Yes there is a difference -- some times.
Depends on the situation.
If somebody gives me a truly atrocious present and I can't honestly say "thank you, I love it," I say something like "I've never seen one of these before! Where did you get it?" Technically this isn't telling the truth OR lying, but it does serve its purpose in sparing and maintaining the friendship.
On the other hand, if I see my best friend's husband of 15 years out with another woman when he's told her he's on a canoe trip with the guys, the only choice here is to be honest and tell her the truth. Neither lying nor simply not telling will do any good.
I don't think omitting details is lying. I think its the interogators fault for not asking the right questions.
If the liar intends to mislead the person she is "just not telling" something, there is no difference.
a lie is simply not telling someone and an omission is leaving someone out.
lying= telling things other than the truth
not telling somebody something is avoiding the truth
yes.
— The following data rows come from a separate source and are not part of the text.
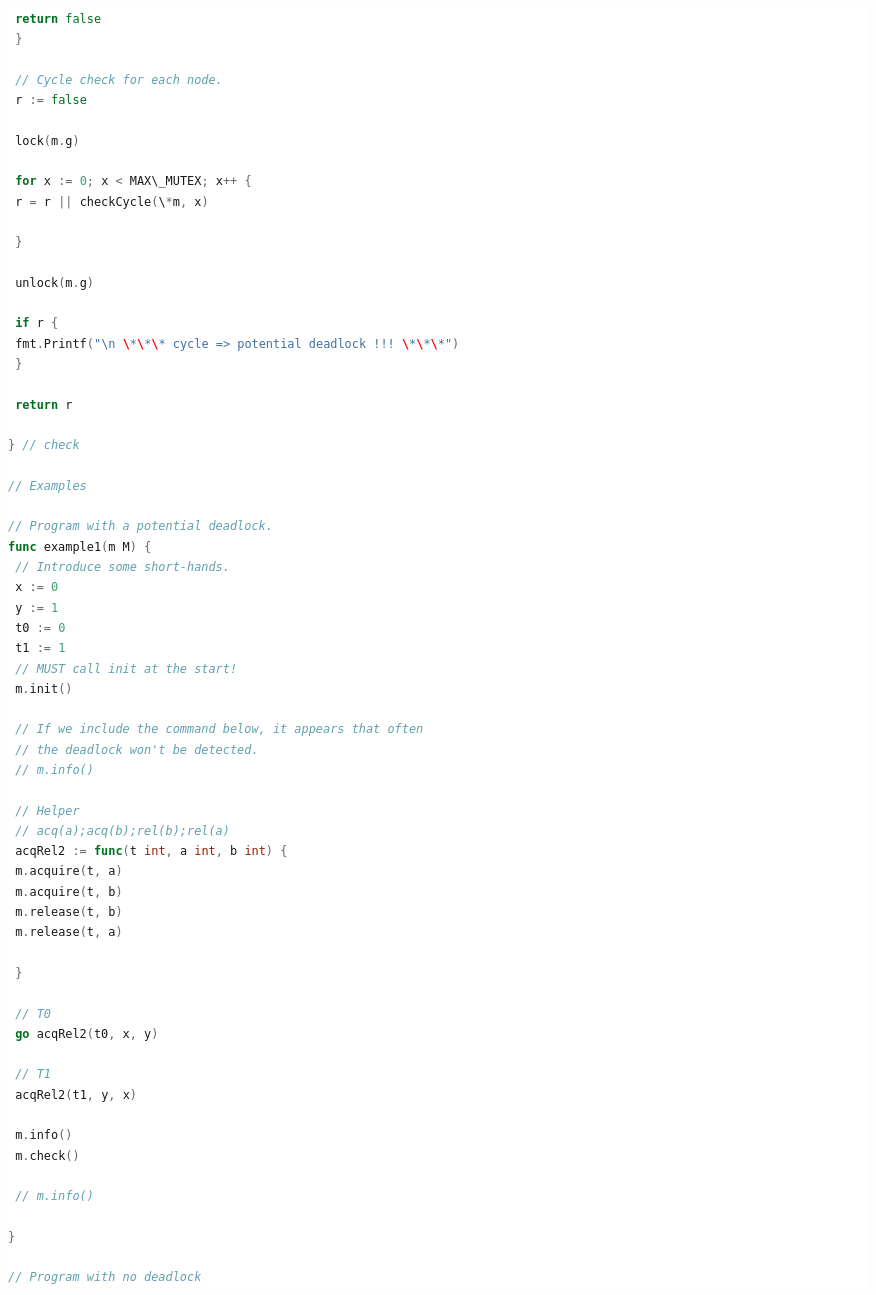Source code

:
 ```go
 return false
 }

 // Cycle check for each node.
 r := false

 lock(m.g)

 for x := 0; x < MAX\_MUTEX; x++ {
 r = r || checkCycle(\*m, x)

 }

 unlock(m.g)

 if r {
 fmt.Printf("\n \*\*\* cycle => potential deadlock !!! \*\*\*")
 }

 return r

} // check

// Examples

// Program with a potential deadlock.
func example1(m M) {
 // Introduce some short-hands.
 x := 0
 y := 1
 t0 := 0
 t1 := 1
 // MUST call init at the start!
 m.init()

 // If we include the command below, it appears that often
 // the deadlock won't be detected.
 // m.info()

 // Helper
 // acq(a);acq(b);rel(b);rel(a)
 acqRel2 := func(t int, a int, b int) {
 m.acquire(t, a)
 m.acquire(t, b)
 m.release(t, b)
 m.release(t, a)

 }

 // T0
 go acqRel2(t0, x, y)

 // T1
 acqRel2(t1, y, x)

 m.info()
 m.check()

 // m.info()

}

// Program with no deadlock
```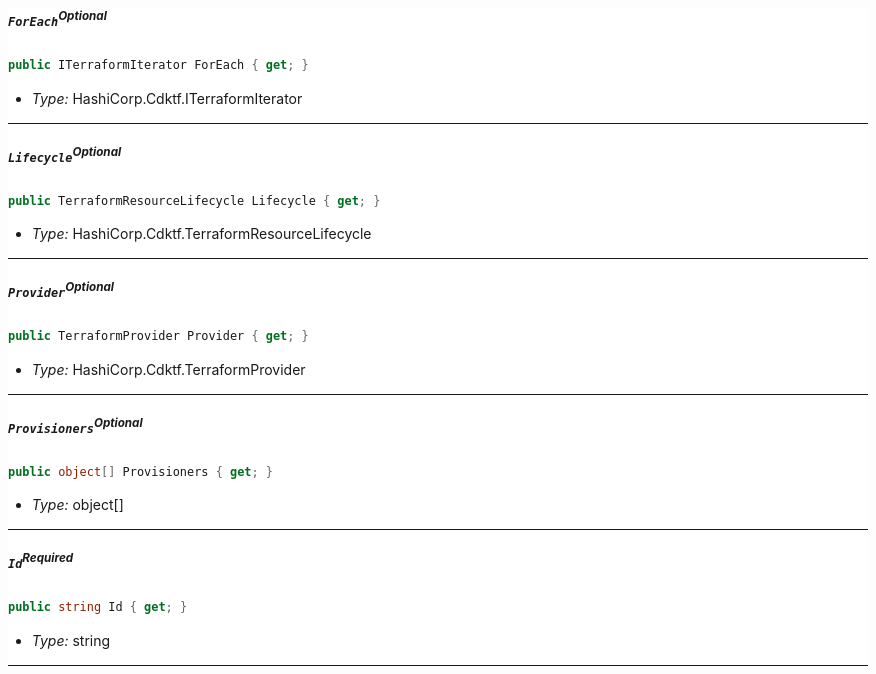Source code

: 
##### `ForEach`<sup>Optional</sup> <a name="ForEach" id="@cdktf/provider-boundary.hostStatic.HostStatic.property.forEach"></a>

```csharp
public ITerraformIterator ForEach { get; }
```

- *Type:* HashiCorp.Cdktf.ITerraformIterator

---

##### `Lifecycle`<sup>Optional</sup> <a name="Lifecycle" id="@cdktf/provider-boundary.hostStatic.HostStatic.property.lifecycle"></a>

```csharp
public TerraformResourceLifecycle Lifecycle { get; }
```

- *Type:* HashiCorp.Cdktf.TerraformResourceLifecycle

---

##### `Provider`<sup>Optional</sup> <a name="Provider" id="@cdktf/provider-boundary.hostStatic.HostStatic.property.provider"></a>

```csharp
public TerraformProvider Provider { get; }
```

- *Type:* HashiCorp.Cdktf.TerraformProvider

---

##### `Provisioners`<sup>Optional</sup> <a name="Provisioners" id="@cdktf/provider-boundary.hostStatic.HostStatic.property.provisioners"></a>

```csharp
public object[] Provisioners { get; }
```

- *Type:* object[]

---

##### `Id`<sup>Required</sup> <a name="Id" id="@cdktf/provider-boundary.hostStatic.HostStatic.property.id"></a>

```csharp
public string Id { get; }
```

- *Type:* string

---
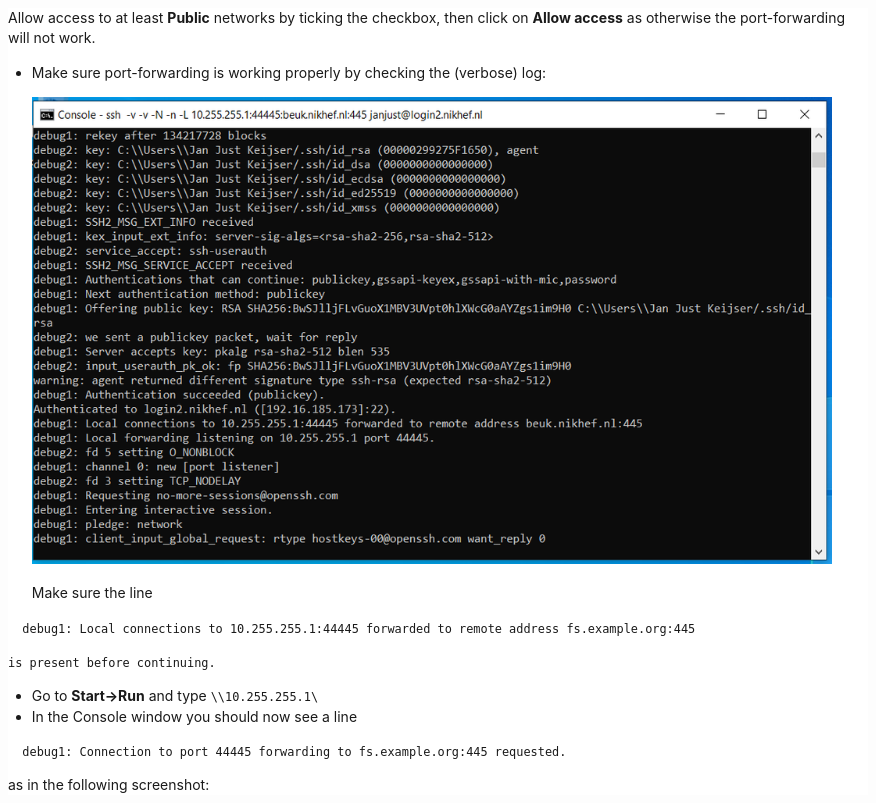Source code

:   Allow access to at least **Public** networks by ticking the checkbox,
  then click on **Allow access** as otherwise the port-forwarding will not work.
- Make sure port-forwarding is working properly by checking the (verbose) log:

  <img src="../images/Win10SSHLog1.png" alt="sshLog1" width="800">

  Make sure the line
```
  debug1: Local connections to 10.255.255.1:44445 forwarded to remote address fs.example.org:445
```
    is present before continuing.

- Go to **Start->Run** and type `\\10.255.255.1\`
- In the Console window you should now see a line 
```
  debug1: Connection to port 44445 forwarding to fs.example.org:445 requested.
``` 
  as in the following screenshot:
Big difference. To lie you must say something untrue. If no one asks there is no obligation to tell and as long as you tell the truth, you don't have to tell the whole truth unless it is asked.
deceit is always deceit
Lying is lying, not telling someone something is still lying, it's a lie of omission but still, a lie.
its just an other form of dishonesty not telling some body something they may need to know is just avoiding being called a lier
Lying is not telling the truth, and not telling someone something is leaving out the truth.
If are just not telling someone everything because it could hurt there feelings and break there heart than no its not lying its called protecting another heart from being broken. But if u are telling them everything but parts of the truth and channing the truth too something more is a lie!!
If you're implying a lie through not telling someone something then it's a lie of omission, but if you're just keeping a secret then I wouldn't say you're lying.
If the omission is intended to mislead, then it is a lie and there is no difference.
Its all in the wording!
Lying is cheating, Not telling means hiding, not interested on telling, or not trusting your friend, or not accepting him as your friend or a well wisher. Yes there is a difference.
I think keeping something from someone is a minor form of lying but i do believe there is a difference
Well out and out lying is telling a lie.
Just not telling someone is lying by omission.